* Petunjuk Latihan:
1. Jawab pertanyaan berikut berdasarkan teks tentang hadits dhaif seputar haji:
(a) Apa status yang diberikan Al-Albani pada hadits tentang orang yang berhaji memberi syafaat kepada 400 orang ahlu bait?
(b) Dalam kitab apa Abul Hajjaj Yusuf bin Khalil meriwayatkan hadits tentang haji yang mencuci dosa-dosa?
(c) Bagi orang yang belum berhaji, haji lebih baik daripada berapa peperangan?
2. Tulis kembali bagian teks tentang hadits dhaif seputar haji dari "Hadits-hadits Dhaif Berkaitan" sampai "oleh Ad-Dailami, 2/83.", dengan mengganti "berkecukupan" menjadi "kaya".
3. Menurut hadits yang dinilai maudhu' (palsu) oleh Al-Albani dalam teks tentang hadits dhaif seputar haji, mengapa orang diperintahkan berhaji? Jawab dalam satu sampai tiga kalimat.

Hadits-hadits Dhaif Berkaitan dengan Ibadah Haji[1]
1. Keutamaan berhaji
الْحَاجُّ
يَشْفَعُ فِي أَرْبَعِ مِئَةِ أَهْلِ بَيْتٍ -أَوْ قَالَ: مِنْ أَهْلِ بَيْتِهِ-
“Orang yang berhaji akan memberi syafaat kepada 400 orang ahlu
bait –atau Nabi mengatakan: 400 orang dari ahlu bait (keluarga)nya–.” (Al-Imam
Al-Albani rahimahullah menyatakan hadits ini mungkar, diriwayatkan oleh
Al-Bazzar dalam Musnad-nya. Lihat Adh-Dha’ifah no. 5091)
حُجُّوا
تَسْتَغْنُوْا...
“Berhajilah kalian niscaya kalian akan berkecukupan.…” (Al-Imam
Al-Albani menyatakan hadits ini dhaif, diriwayatkan oleh Ad-Dailami, 2/83.
Lihat Adh-Dha’ifah no. 3480)
حُجُّوا،
فَإِنَّ الْحَجَّ يَغْسِلُ الذُّنُوْبَ كَمَا يَغْسِلُ الْمَاءُ الدَّرَنَ
“Berhajilah kalian, karena sesungguhnya haji itu mencuci dosa-dosa
sebagaimana air mencuci kotoran.” (Al-Imam Al-Albani rahimahullah menyatakan
hadits ini maudhu’ (palsu), diriwayatkan oleh Abul Hajjaj Yusuf bin Khalil
dalam As-Saba’iyyat, 1/18/1. Lihat Ad-Dha’ifah no. 542)
حَجَّةٌ
لِمَنْ لَمْ يَحُجَّ خَيْرٌ مِنْ عَشْرِ غَزَوَاتٍ، وَغَزْوَةٌ لِمَنْ حَجَّ
خَيْرٌ مِنْ عَشْرِ حُجَجٍ...
“(Menunaikan ibadah) haji bagi orang yang belum berhaji itu lebih
baik daripada sepuluh peperangan. Dan (ikut serta dalam) peperangan bagi orang
yang telah berhaji itu lebih baik daripada sepuluh haji….” (Al-Imam Al-Albani
rahimahullah menyatakan hadits ini dhaif, diriwayatkan oleh Ibnu Bisyran dalam
Al-Amali, 27/117/1. Lihat Adh-Dha’ifah no. 1230)

* Segmen Data:
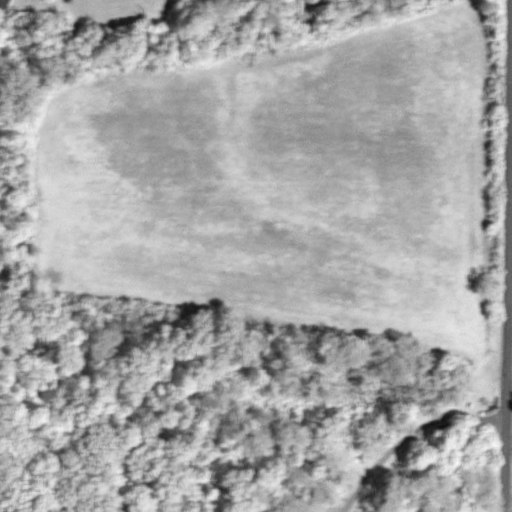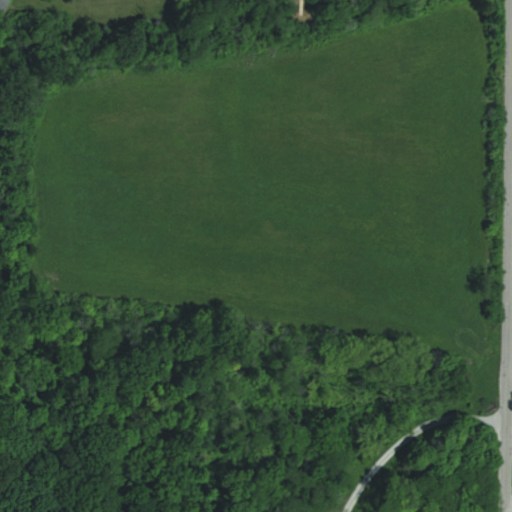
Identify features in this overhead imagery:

* Jawaban Berurutan:
1.
(a) Mungkar.
(b) As-Saba'iyyat.
(c) Sepuluh peperangan.

2.
Hadits-hadits Dhaif Berkaitan dengan Ibadah Haji[1]
1. Keutamaan berhaji
الْحَاجُّ
يَشْفَعُ فِي أَرْبَعِ مِئَةِ أَهْلِ بَيْتٍ -أَوْ قَالَ: مِنْ أَهْلِ بَيْتِهِ-
“Orang yang berhaji akan memberi syafaat kepada 400 orang ahlu
bait –atau Nabi mengatakan: 400 orang dari ahlu bait (keluarga)nya–.” (Al-Imam
Al-Albani rahimahullah menyatakan hadits ini mungkar, diriwayatkan oleh
Al-Bazzar dalam Musnad-nya. Lihat Adh-Dha’ifah no. 5091)
حُجُّوا
تَسْتَغْنُوْا...
“Berhajilah kalian niscaya kalian akan kaya.…” (Al-Imam
Al-Albani menyatakan hadits ini dhaif, diriwayatkan oleh Ad-Dailami, 2/83.

3. Orang diperintahkan berhaji karena haji mencuci dosa-dosa sebagaimana air mencuci kotoran.